Introduction

The goal of radiotherapy is to maximize the dose applied to the target tumor while minimizing the dose affecting the surrounding organs at risk. However, due to anatomical changes that may occur during the typical multiweek treatment period, failure to modify the radiotherapy plan in a timely manner according to these changes can result in imprecise dose delivery, compromising treatment efficacy and even causing radiation-induced reactions in normal tissues. Adaptive radiotherapy is a promising solution that can adjust treatment plans in a timely manner based on daily patient images. However, it still has drawbacks such as its long processing time and lack of automated assisting tools [1]. Cone beam computed tomography (CBCT) is a commonly used tool for observing tumor changes, but its image quality is poor, and its Hounsfield unit (HU) values are inaccurate due to the effects of scattering, making CBCT unsuitable for developing radiotherapy plans [2,3,4,5]. Therefore, many studies [6,7,8,9,10,11,12] have attempted to achieve improved CBCT image quality and HU accuracy by using traditional physical modeling methods to correct X-ray scattering results, but due to their long processing times and other limitations, these methods have not yet been widely used in clinical applications.

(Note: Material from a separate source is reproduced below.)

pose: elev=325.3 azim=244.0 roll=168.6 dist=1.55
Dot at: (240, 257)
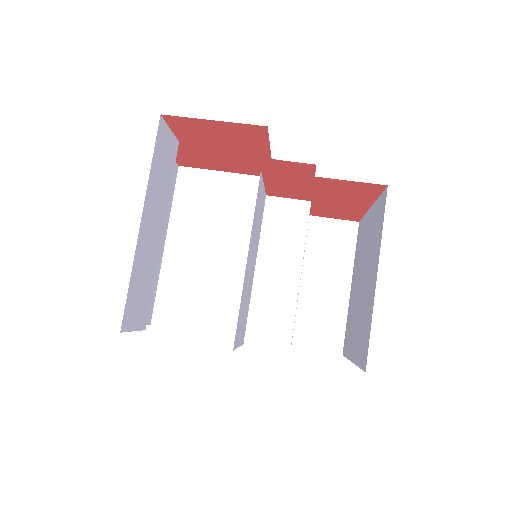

The main type of head and neck tumor is squamous cell carcinoma, which responds well to radiotherapy [13]. However, due to the concentration of critical organs and the high likelihood of anatomical changes in head and neck during tumor radiotherapy, precise dose delivery is crucial for minimizing the dose applied to normal tissues. Failure to modify the original radiotherapy plan based on anatomical changes can lead to insufficient tumor tissue doses and excessive doses applied to critical organs, ultimately affecting clinical treatment outcomes [13,14,15].

As an important image guidance method in adaptive radiotherapy, CBCT cannot be directly used for treatment due to dose calculation errors caused by scattering and other factors. Converting CBCT images to high-quality synthetic CT (sCT) images improves the accuracy of patient-adaptive radiotherapy and reduces the dose applied to organs at risk (OARs). Recently, many studies have been conducted on the use of deep learning models for sCT image generation in adaptive radiotherapy.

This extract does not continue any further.